■ Exercise objective
Reproduce the entire listing below word for word.
--- Start of Records supplied ---
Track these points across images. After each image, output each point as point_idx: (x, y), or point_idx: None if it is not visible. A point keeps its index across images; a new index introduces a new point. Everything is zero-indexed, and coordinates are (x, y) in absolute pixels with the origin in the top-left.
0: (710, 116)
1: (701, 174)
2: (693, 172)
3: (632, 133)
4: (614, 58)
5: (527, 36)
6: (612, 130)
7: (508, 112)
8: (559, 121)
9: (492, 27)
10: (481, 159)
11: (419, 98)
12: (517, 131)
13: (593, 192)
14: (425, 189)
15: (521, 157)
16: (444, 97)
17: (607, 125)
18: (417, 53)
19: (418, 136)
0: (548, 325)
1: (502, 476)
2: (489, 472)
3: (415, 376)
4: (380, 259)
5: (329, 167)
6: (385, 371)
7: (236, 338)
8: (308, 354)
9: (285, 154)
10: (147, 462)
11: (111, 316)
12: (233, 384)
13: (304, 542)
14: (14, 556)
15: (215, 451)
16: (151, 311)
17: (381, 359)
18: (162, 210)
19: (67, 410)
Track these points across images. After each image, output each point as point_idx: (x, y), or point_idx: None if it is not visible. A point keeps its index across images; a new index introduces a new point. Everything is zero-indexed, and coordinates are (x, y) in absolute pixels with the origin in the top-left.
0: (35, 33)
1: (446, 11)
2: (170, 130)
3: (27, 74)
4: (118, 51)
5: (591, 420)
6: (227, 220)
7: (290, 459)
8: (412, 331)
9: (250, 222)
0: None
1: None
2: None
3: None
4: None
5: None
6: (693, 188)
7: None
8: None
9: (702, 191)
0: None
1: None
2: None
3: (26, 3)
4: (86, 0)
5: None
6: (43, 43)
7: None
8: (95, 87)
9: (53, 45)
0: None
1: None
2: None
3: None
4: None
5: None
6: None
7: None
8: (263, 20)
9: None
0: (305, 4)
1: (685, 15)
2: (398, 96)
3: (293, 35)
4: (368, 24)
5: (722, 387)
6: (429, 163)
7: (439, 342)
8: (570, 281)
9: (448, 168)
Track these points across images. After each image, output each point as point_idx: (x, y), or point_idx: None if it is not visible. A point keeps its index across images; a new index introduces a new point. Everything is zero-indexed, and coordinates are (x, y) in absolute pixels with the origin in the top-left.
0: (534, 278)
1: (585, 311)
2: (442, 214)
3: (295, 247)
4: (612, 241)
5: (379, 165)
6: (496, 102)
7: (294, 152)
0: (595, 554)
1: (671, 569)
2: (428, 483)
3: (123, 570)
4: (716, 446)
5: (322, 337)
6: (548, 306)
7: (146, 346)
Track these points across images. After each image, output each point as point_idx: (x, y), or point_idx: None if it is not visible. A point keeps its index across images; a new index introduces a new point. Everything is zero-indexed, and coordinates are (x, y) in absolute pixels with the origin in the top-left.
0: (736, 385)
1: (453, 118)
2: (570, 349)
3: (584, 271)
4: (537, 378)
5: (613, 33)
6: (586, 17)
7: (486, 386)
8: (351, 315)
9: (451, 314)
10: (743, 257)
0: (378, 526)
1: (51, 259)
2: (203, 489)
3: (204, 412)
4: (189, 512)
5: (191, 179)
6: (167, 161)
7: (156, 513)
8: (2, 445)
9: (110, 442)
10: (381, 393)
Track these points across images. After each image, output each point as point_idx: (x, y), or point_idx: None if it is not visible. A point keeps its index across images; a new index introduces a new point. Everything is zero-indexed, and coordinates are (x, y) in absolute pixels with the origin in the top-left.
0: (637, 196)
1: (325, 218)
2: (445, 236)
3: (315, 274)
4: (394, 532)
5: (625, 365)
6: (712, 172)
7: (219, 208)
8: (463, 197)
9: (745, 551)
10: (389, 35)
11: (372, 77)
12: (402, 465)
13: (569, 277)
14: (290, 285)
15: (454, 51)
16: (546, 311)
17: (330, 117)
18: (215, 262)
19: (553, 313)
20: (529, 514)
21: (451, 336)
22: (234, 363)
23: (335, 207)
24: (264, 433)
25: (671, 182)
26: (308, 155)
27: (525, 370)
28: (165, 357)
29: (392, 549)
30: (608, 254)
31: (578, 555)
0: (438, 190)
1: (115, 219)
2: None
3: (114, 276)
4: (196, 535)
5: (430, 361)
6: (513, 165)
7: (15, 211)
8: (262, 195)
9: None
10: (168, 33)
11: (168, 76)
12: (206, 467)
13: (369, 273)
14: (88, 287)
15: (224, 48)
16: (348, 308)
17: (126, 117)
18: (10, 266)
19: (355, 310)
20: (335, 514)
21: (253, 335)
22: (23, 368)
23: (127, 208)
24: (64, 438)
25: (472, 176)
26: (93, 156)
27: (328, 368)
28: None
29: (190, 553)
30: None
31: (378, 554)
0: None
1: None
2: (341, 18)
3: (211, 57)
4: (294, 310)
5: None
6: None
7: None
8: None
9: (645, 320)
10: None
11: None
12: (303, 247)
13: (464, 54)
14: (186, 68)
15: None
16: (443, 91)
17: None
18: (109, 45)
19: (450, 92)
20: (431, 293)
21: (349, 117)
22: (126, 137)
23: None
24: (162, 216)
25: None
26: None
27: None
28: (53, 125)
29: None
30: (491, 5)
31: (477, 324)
--- End of Records supplied ---
■ Result
Track these points across images. After each image, output each point as point_idx: (x, y), or point_idx: None if it is not visible. A point keeps its index across images; a new index introduces a new point. Everything is zero-indexed, and coordinates are (x, y) in absolute pixels with the origin in the top-left.
0: (710, 116)
1: (701, 174)
2: (693, 172)
3: (632, 133)
4: (614, 58)
5: (527, 36)
6: (612, 130)
7: (508, 112)
8: (559, 121)
9: (492, 27)
10: (481, 159)
11: (419, 98)
12: (517, 131)
13: (593, 192)
14: (425, 189)
15: (521, 157)
16: (444, 97)
17: (607, 125)
18: (417, 53)
19: (418, 136)
0: (548, 325)
1: (502, 476)
2: (489, 472)
3: (415, 376)
4: (380, 259)
5: (329, 167)
6: (385, 371)
7: (236, 338)
8: (308, 354)
9: (285, 154)
10: (147, 462)
11: (111, 316)
12: (233, 384)
13: (304, 542)
14: (14, 556)
15: (215, 451)
16: (151, 311)
17: (381, 359)
18: (162, 210)
19: (67, 410)
Track these points across images. After each image, output each point as point_idx: (x, y), or point_idx: None if it is not visible. A point keeps its index across images; a new index introduces a new point. Everything is zero-indexed, and coordinates are (x, y) in absolute pixels with the origin in the top-left.
0: (35, 33)
1: (446, 11)
2: (170, 130)
3: (27, 74)
4: (118, 51)
5: (591, 420)
6: (227, 220)
7: (290, 459)
8: (412, 331)
9: (250, 222)
0: None
1: None
2: None
3: None
4: None
5: None
6: (693, 188)
7: None
8: None
9: (702, 191)
0: None
1: None
2: None
3: (26, 3)
4: (86, 0)
5: None
6: (43, 43)
7: None
8: (95, 87)
9: (53, 45)
0: None
1: None
2: None
3: None
4: None
5: None
6: None
7: None
8: (263, 20)
9: None
0: (305, 4)
1: (685, 15)
2: (398, 96)
3: (293, 35)
4: (368, 24)
5: (722, 387)
6: (429, 163)
7: (439, 342)
8: (570, 281)
9: (448, 168)
Track these points across images. After each image, output each point as point_idx: (x, y), or point_idx: None if it is not visible. A point keeps its index across images; a new index introduces a new point. Everything is zero-indexed, and coordinates are (x, y) in absolute pixels with the origin in the top-left.
0: (534, 278)
1: (585, 311)
2: (442, 214)
3: (295, 247)
4: (612, 241)
5: (379, 165)
6: (496, 102)
7: (294, 152)
0: (595, 554)
1: (671, 569)
2: (428, 483)
3: (123, 570)
4: (716, 446)
5: (322, 337)
6: (548, 306)
7: (146, 346)
Track these points across images. After each image, output each point as point_idx: (x, y), or point_idx: None if it is not visible. A point keeps its index across images; a new index introduces a new point. Everything is zero-indexed, and coordinates are (x, y) in absolute pixels with the origin in the top-left.
0: (736, 385)
1: (453, 118)
2: (570, 349)
3: (584, 271)
4: (537, 378)
5: (613, 33)
6: (586, 17)
7: (486, 386)
8: (351, 315)
9: (451, 314)
10: (743, 257)
0: (378, 526)
1: (51, 259)
2: (203, 489)
3: (204, 412)
4: (189, 512)
5: (191, 179)
6: (167, 161)
7: (156, 513)
8: (2, 445)
9: (110, 442)
10: (381, 393)
Track these points across images. After each image, output each point as point_idx: (x, y), or point_idx: None if it is not visible. A point keeps its index across images; a new index introduces a new point. Everything is zero-indexed, and coordinates are (x, y) in absolute pixels with the origin in the top-left.
0: (637, 196)
1: (325, 218)
2: (445, 236)
3: (315, 274)
4: (394, 532)
5: (625, 365)
6: (712, 172)
7: (219, 208)
8: (463, 197)
9: (745, 551)
10: (389, 35)
11: (372, 77)
12: (402, 465)
13: (569, 277)
14: (290, 285)
15: (454, 51)
16: (546, 311)
17: (330, 117)
18: (215, 262)
19: (553, 313)
20: (529, 514)
21: (451, 336)
22: (234, 363)
23: (335, 207)
24: (264, 433)
25: (671, 182)
26: (308, 155)
27: (525, 370)
28: (165, 357)
29: (392, 549)
30: (608, 254)
31: (578, 555)
0: (438, 190)
1: (115, 219)
2: None
3: (114, 276)
4: (196, 535)
5: (430, 361)
6: (513, 165)
7: (15, 211)
8: (262, 195)
9: None
10: (168, 33)
11: (168, 76)
12: (206, 467)
13: (369, 273)
14: (88, 287)
15: (224, 48)
16: (348, 308)
17: (126, 117)
18: (10, 266)
19: (355, 310)
20: (335, 514)
21: (253, 335)
22: (23, 368)
23: (127, 208)
24: (64, 438)
25: (472, 176)
26: (93, 156)
27: (328, 368)
28: None
29: (190, 553)
30: None
31: (378, 554)
0: None
1: None
2: (341, 18)
3: (211, 57)
4: (294, 310)
5: None
6: None
7: None
8: None
9: (645, 320)
10: None
11: None
12: (303, 247)
13: (464, 54)
14: (186, 68)
15: None
16: (443, 91)
17: None
18: (109, 45)
19: (450, 92)
20: (431, 293)
21: (349, 117)
22: (126, 137)
23: None
24: (162, 216)
25: None
26: None
27: None
28: (53, 125)
29: None
30: (491, 5)
31: (477, 324)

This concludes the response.